*Exercise*
Find every line in the material below that contains the word "Plymouth" and copy those lines out. Letter case matters.

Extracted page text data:
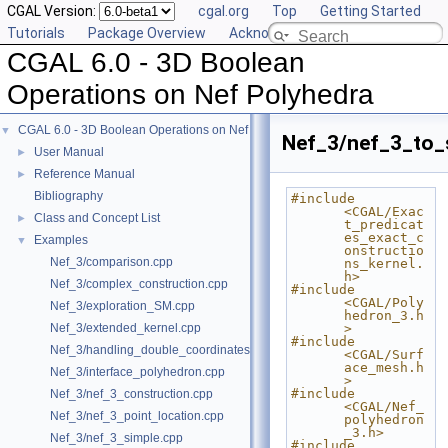
CGAL Version:
cgal.org
Top
Getting Started
Tutorials
Package Overview
Acknowledging CGAL
CGAL 6.0 - 3D Boolean
Operations on Nef Polyhedra
CGAL 6.0 - 3D Boolean Operations on Nef Polyhedra
▼
Nef_3/nef_3_to_
User Manual
►
Reference Manual
►
Bibliography
#include 
<CGAL/Exac
Class and Concept List
►
t_predicat
es_exact_c
Examples
▼
onstructio
Nef_3/comparison.cpp
ns_kernel.
h>
Nef_3/complex_construction.cpp
#include 
<CGAL/Poly
Nef_3/exploration_SM.cpp
hedron_3.h
Nef_3/extended_kernel.cpp
>
#include 
Nef_3/handling_double_coordinates.cpp
<CGAL/Surf
ace_mesh.h
Nef_3/interface_polyhedron.cpp
>
#include 
Nef_3/nef_3_construction.cpp
<CGAL/Nef_
Nef_3/nef_3_point_location.cpp
polyhedron
_3.h>
Nef_3/nef_3_simple.cpp
#include 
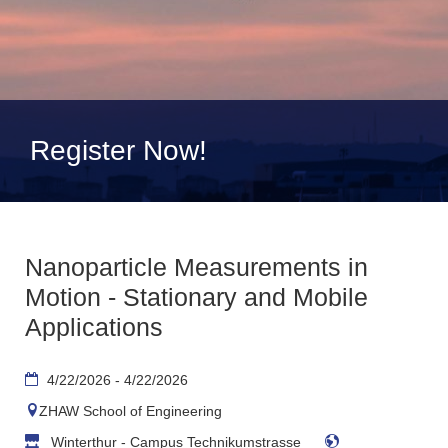
Register Now!
Nanoparticle Measurements in
Motion - Stationary and Mobile
Applications
4/22/2026 - 4/22/2026
ZHAW School of Engineering
Winterthur - Campus Technikumstrasse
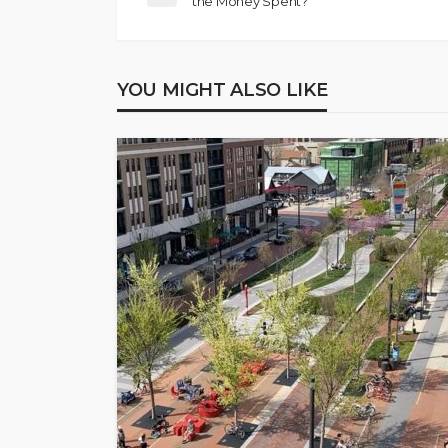
the Money Spent?
YOU MIGHT ALSO LIKE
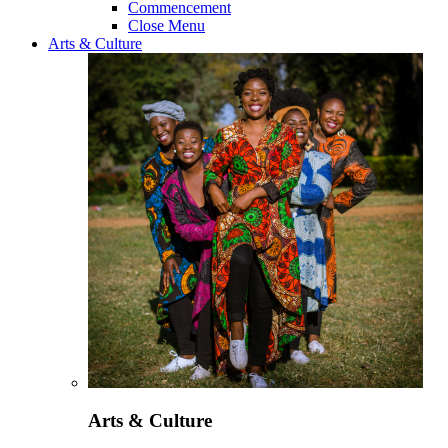
Commencement
Close Menu
Arts & Culture
Arts & Culture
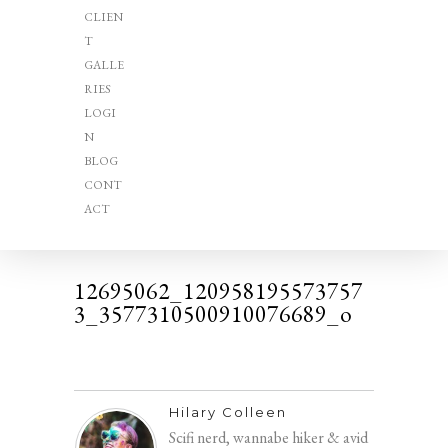
CLIEN
T
GALLE
RIES
LOGI
N
BLOG
CONT
ACT
12695062_120958195573757
3_3577310500910076689_o
Hilary Colleen
Scifi nerd, wannabe hiker & avid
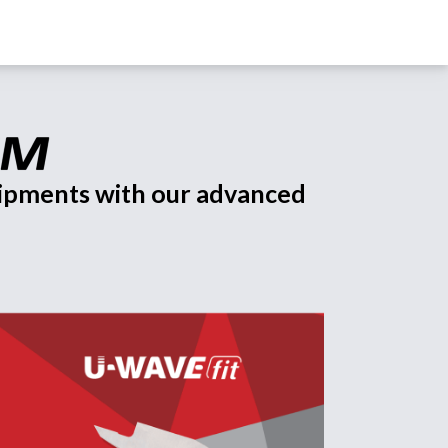
uipments with our advanced 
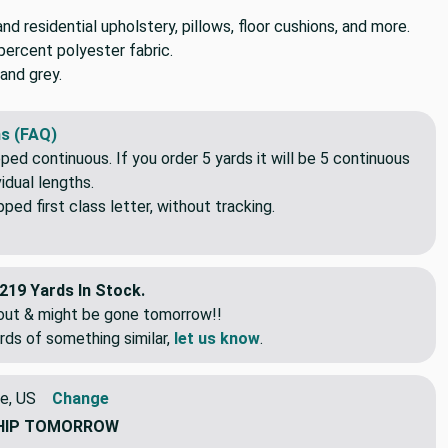
d residential upholstery, pillows, floor cushions, and more.
percent polyester fabric.
and grey.
s (FAQ)
pped continuous. If you order 5 yards it will be 5 continuous
idual lengths.
ed first class letter, without tracking.
219 Yards In Stock.
eout & might be gone tomorrow!!
rds of something similar,
let us know
.
e, US
Change
HIP
TOMORROW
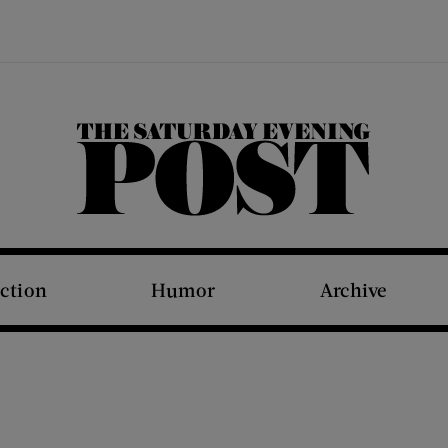
The Saturday Evening Post
iction
Humor
Archive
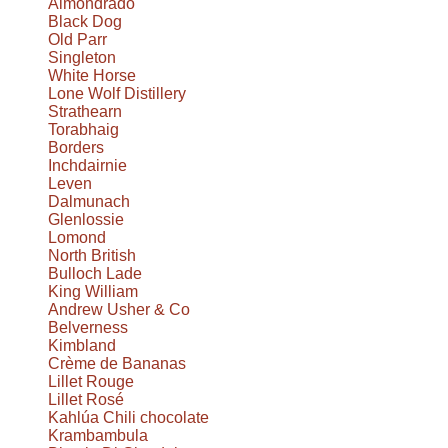
Almondrado
Black Dog
Old Parr
Singleton
White Horse
Lone Wolf Distillery
Strathearn
Torabhaig
Borders
Inchdairnie
Leven
Dalmunach
Glenlossie
Lomond
North British
Bulloch Lade
King William
Andrew Usher & Co
Belverness
Kimbland
Crème de Bananas
Lillet Rouge
Lillet Rosé
Kahlúa Chili chocolate
Krambambula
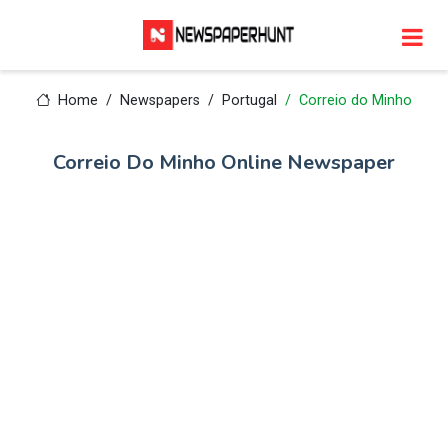
Home
Newspapers
Portugal
Correio do Minho
Correio Do Minho Online Newspaper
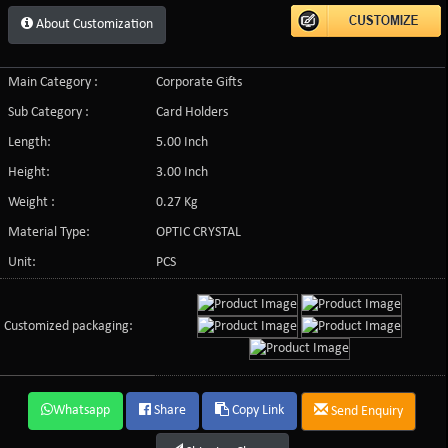
About Customization
Main Category :
Corporate Gifts
Sub Category :
Card Holders
Length:
5.00 Inch
Height:
3.00 Inch
Weight :
0.27 Kg
Material Type:
OPTIC CRYSTAL
Unit:
PCS
Customized packaging:
Whatsapp
Share
Copy Link
Send Enquiry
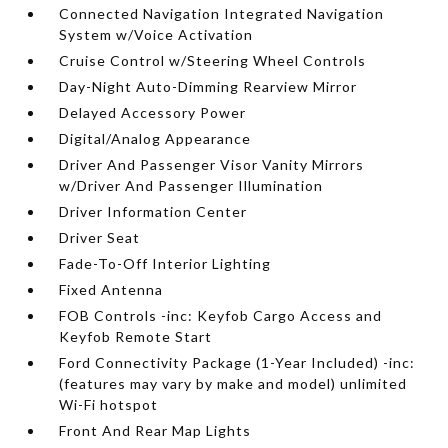
Connected Navigation Integrated Navigation
System w/Voice Activation
Cruise Control w/Steering Wheel Controls
Day-Night Auto-Dimming Rearview Mirror
Delayed Accessory Power
Digital/Analog Appearance
Driver And Passenger Visor Vanity Mirrors
w/Driver And Passenger Illumination
Driver Information Center
Driver Seat
Fade-To-Off Interior Lighting
Fixed Antenna
FOB Controls -inc: Keyfob Cargo Access and
Keyfob Remote Start
Ford Connectivity Package (1-Year Included) -inc:
(features may vary by make and model) unlimited
Wi-Fi hotspot
Front And Rear Map Lights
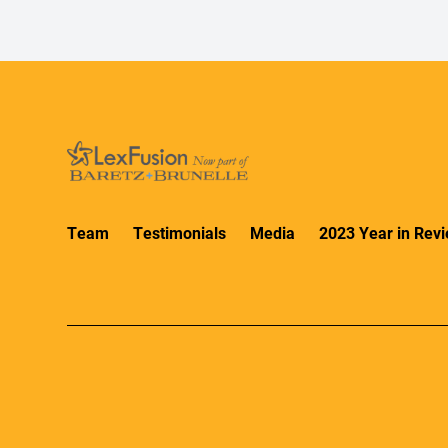
Team
Testimonials
Media
2023 Year in Rev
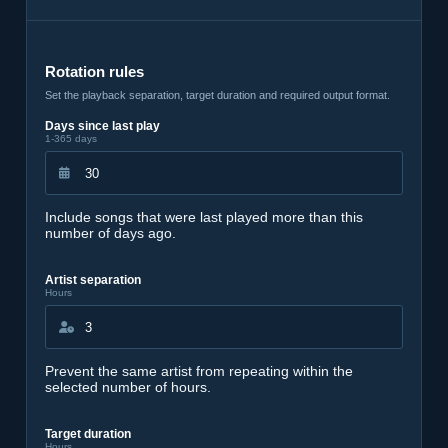
Rotation rules
Set the playback separation, target duration and required output format.
Days since last play
1-365 days
Include songs that were last played more than this
number of days ago.
Artist separation
Hours
Prevent the same artist from repeating within the
selected number of hours.
Target duration
Hours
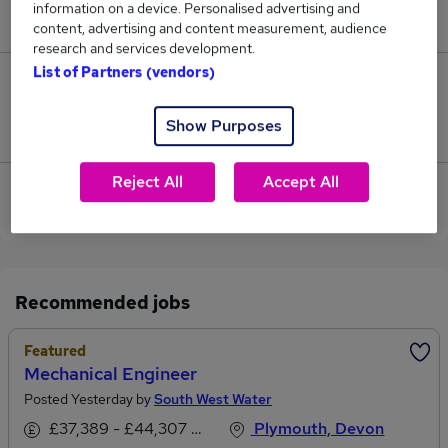
information on a device. Personalised advertising and
£130,000.
content, advertising and content measurement, audience
research and services development.
List of Partners (vendors)
3
Show Purposes
Jobs that pay more than the average (£98,000).
Reject All
Accept All
View current Mechanical Manager jobs in Plymouth
Recommended jobs
Featured
Mechanical Engineer
Posted Yesterday by
South West Water
£37,389 - £44,307 per annum
Plymouth, Devon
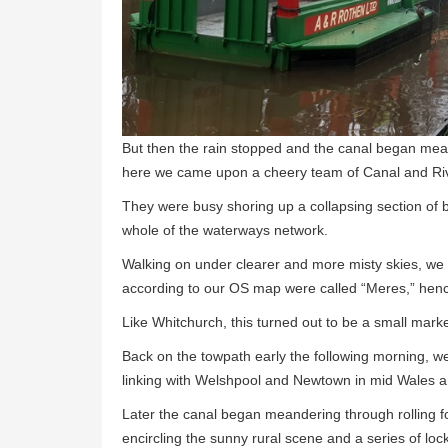
But then the rain stopped and the canal began me
here we came upon a cheery team of Canal and Riv
They were busy shoring up a collapsing section of
whole of the waterways network.
Walking on under clearer and more misty skies, we 
according to our OS map were called “Meres,” hen
Like Whitchurch, this turned out to be a small marke
Back on the towpath early the following morning, 
linking with Welshpool and Newtown in mid Wales and 
Later the canal began meandering through rolling fo
encircling the sunny rural scene and a series of loc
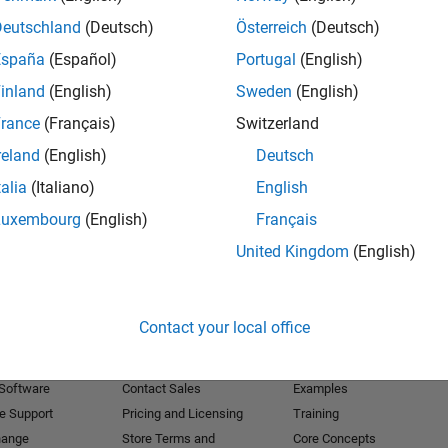
Deutschland
(Deutsch)
Österreich
(Deutsch)
Receive 
España
(Español)
Portugal
(English)
inland
(English)
Sweden
(English)
rance
(Français)
Switzerland
reland
(English)
Deutsch
talia
(Italiano)
English
Luxembourg
(English)
Français
United Kingdom
(English)
Products
Try or Buy
Learn to Use
Contact your local office
Downloads
Documentation
Trial Software
Tutorials
 Software
Contact Sales
Examples
e Support
Pricing and Licensing
Training
hange
Store Terms and
Core Concepts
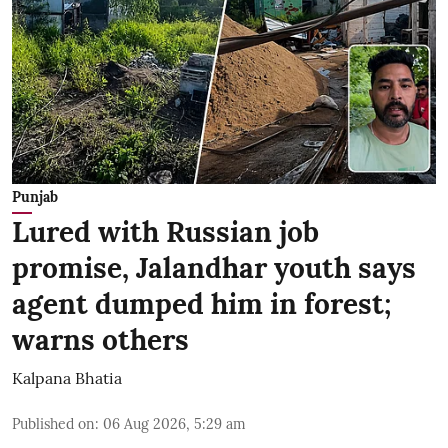
Punjab
Lured with Russian job
promise, Jalandhar youth says
agent dumped him in forest;
warns others
Kalpana Bhatia
Published on
:
06 Aug 2026, 5:29 am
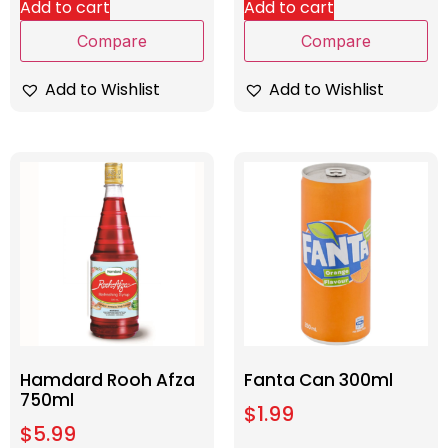
Add to cart
Add to cart
Compare
Compare
Add to Wishlist
Add to Wishlist
Hamdard Rooh Afza
Fanta Can 300ml
750ml
$
1.99
$
5.99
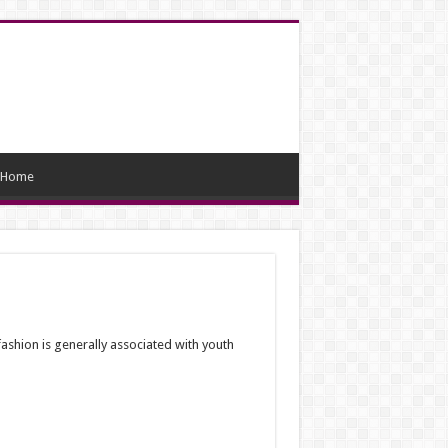
Home
ashion is generally associated with youth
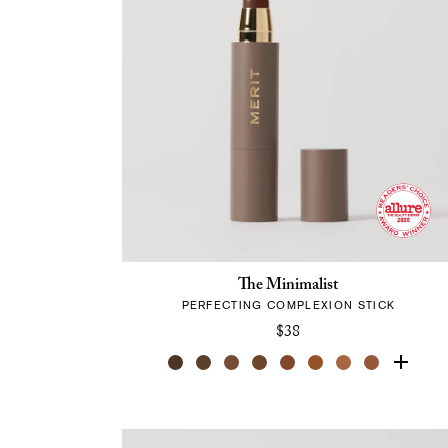
The Minimalist
PERFECTING COMPLEXION STICK
$38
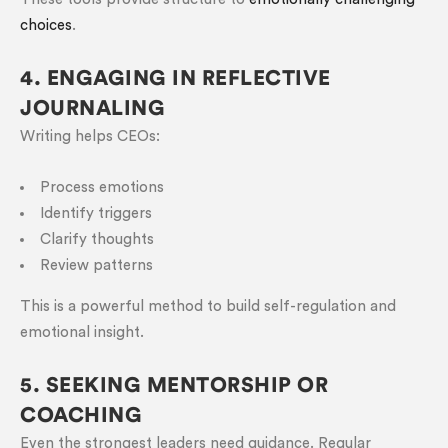
choices
.
4. ENGAGING IN REFLECTIVE
JOURNALING
Writing helps CEOs:
Process emotions
Identify triggers
Clarify thoughts
Review patterns
This is a powerful method to build self-regulation and
emotional insight.
5. SEEKING MENTORSHIP OR
COACHING
Even the strongest leaders need guidance. Regular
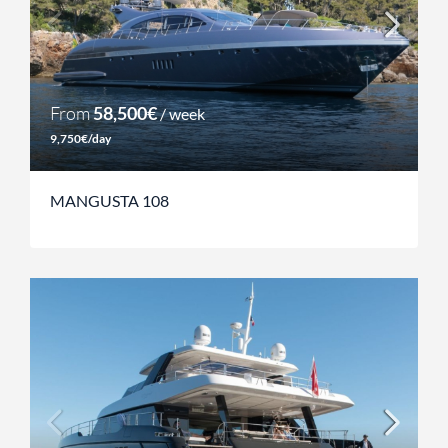
From
58,500€
/ week
9,750€/day
MANGUSTA 108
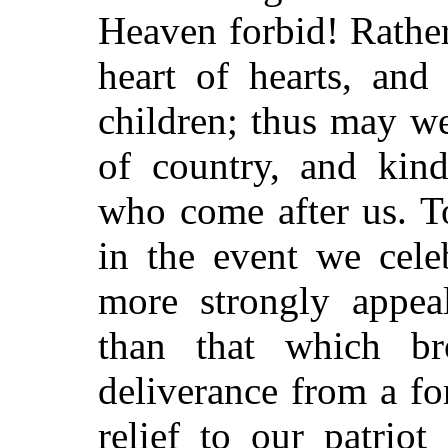
Heaven forbid! Rather
heart of hearts, and
children; thus may w
of country, and kind
who come after us. To
in the event we cele
more strongly appeal
than that which b
deliverance from a f
relief to our patrio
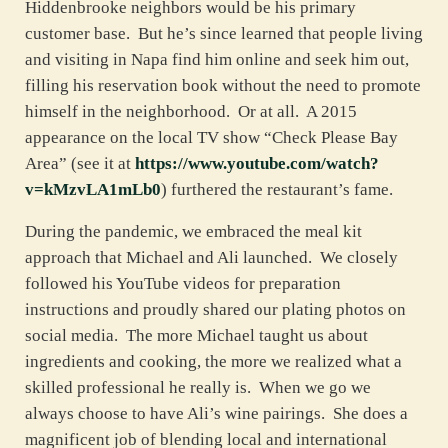
Hiddenbrooke neighbors would be his primary
customer base. But he’s since learned that people living
and visiting in Napa find him online and seek him out,
filling his reservation book without the need to promote
himself in the neighborhood. Or at all. A 2015
appearance on the local TV show “Check Please Bay
Area” (see it at
https://www.youtube.com/watch?
v=kMzvLA1mLb0
) furthered the restaurant’s fame.
During the pandemic, we embraced the meal kit
approach that Michael and Ali launched. We closely
followed his YouTube videos for preparation
instructions and proudly shared our plating photos on
social media. The more Michael taught us about
ingredients and cooking, the more we realized what a
skilled professional he really is. When we go we
always choose to have Ali’s wine pairings. She does a
magnificent job of blending local and international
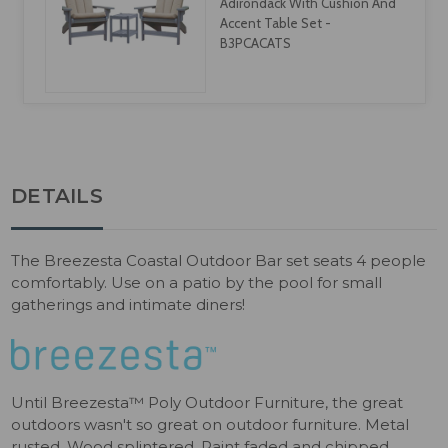
Counter, & Bar Cushion - CU-
0104
DETAILS
The Breezesta Coastal Outdoor Bar set seats 4 people
comfortably. Use on a patio by the pool for small
gatherings and intimate diners!
Until Breezesta™ Poly Outdoor Furniture, the great
outdoors wasn't so great on outdoor furniture. Metal
rusted. Wood splintered. Paint faded and chipped.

*Result of the exercise*
View current Mechanical Manager jobs in Plymouth
Plymouth, Devon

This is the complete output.